La question de Morlaix suscite l’ire des Etats, pour qui cette cession « verroit une félonnie angloise, laquelle se rendroit maitresse de la mer, et de toutes les négotiations maritimes. »689 Dans le même temps, Elizabeth Ière réclame régulièrement la cession de ce port, justifiant les craintes d’Aumont et des Etats.
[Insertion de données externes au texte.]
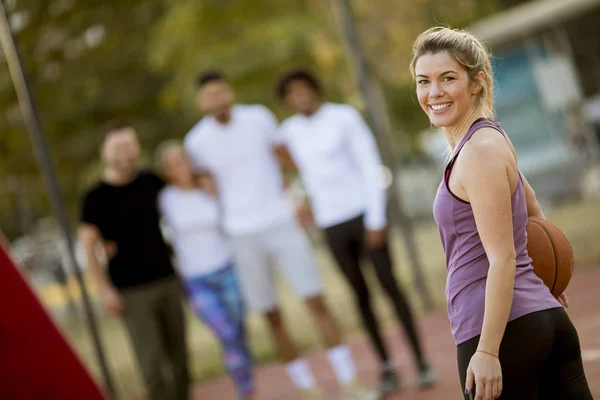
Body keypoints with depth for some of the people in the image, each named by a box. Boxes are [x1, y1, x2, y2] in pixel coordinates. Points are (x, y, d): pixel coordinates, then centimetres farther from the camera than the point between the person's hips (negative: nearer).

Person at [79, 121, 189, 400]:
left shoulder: (150, 182, 6)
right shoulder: (96, 197, -5)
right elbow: (88, 246, -5)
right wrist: (104, 289, -11)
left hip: (167, 281, 4)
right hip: (132, 292, -4)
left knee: (178, 356, 7)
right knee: (151, 360, -9)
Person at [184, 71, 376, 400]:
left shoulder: (258, 117, -1)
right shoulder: (196, 142, -2)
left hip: (282, 223, 0)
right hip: (243, 236, 0)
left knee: (316, 302, -5)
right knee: (272, 318, 4)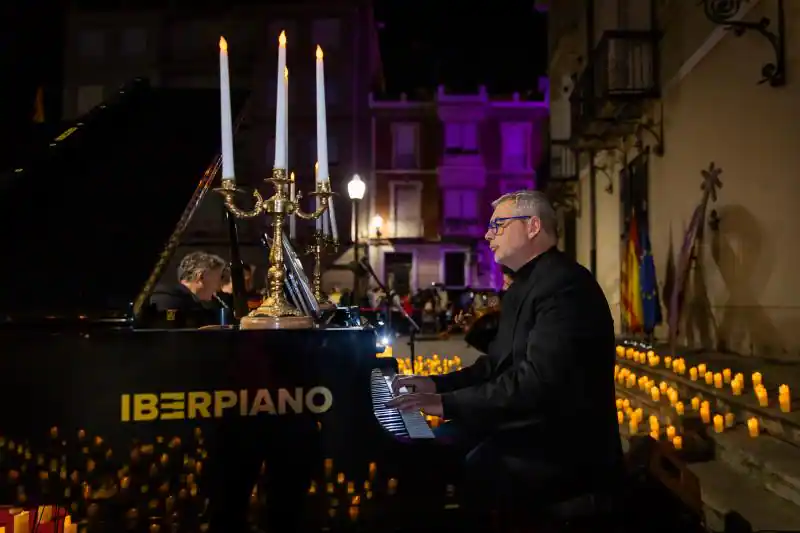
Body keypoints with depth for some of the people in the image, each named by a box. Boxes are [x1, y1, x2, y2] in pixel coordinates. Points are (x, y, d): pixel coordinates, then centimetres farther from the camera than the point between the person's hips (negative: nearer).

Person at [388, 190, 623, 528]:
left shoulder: (565, 285, -20)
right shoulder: (523, 285, 15)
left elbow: (538, 381, -29)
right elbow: (497, 363, 18)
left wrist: (448, 403, -27)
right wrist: (439, 384, 6)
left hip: (563, 447, -10)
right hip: (526, 427, 10)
Le compromis vole cependant en éclat une fois le fort de Crozon détruit. Les Espagnols n’ont plus les moyens de retenter de prendre Brest, et la présence anglaise en Bretagne n’est plus justifiée par l’impératif de sécurité des Home Islands. Le corps expéditionnaire est donc retiré, bien que Duplessis-Mornay conserve un espoir « d’envoyer un homme de qualité, bien entendu aulx affaires de la province vers la royne d’Angleterre, pour la disposer par ung nouveau traicté à redonner des forces à ceste province. »690

II)

L’importance de l’augmentation des ressources

Les coûts de la guerre sont à la fois un fardeau à supporter par la province pour soutenir l’armée, mais ceux-ci sont également une charge pour les autres belligérants. La concurrence entre les différents partis pour les ressources, notamment financières est l’un des moteurs de la guerre civile.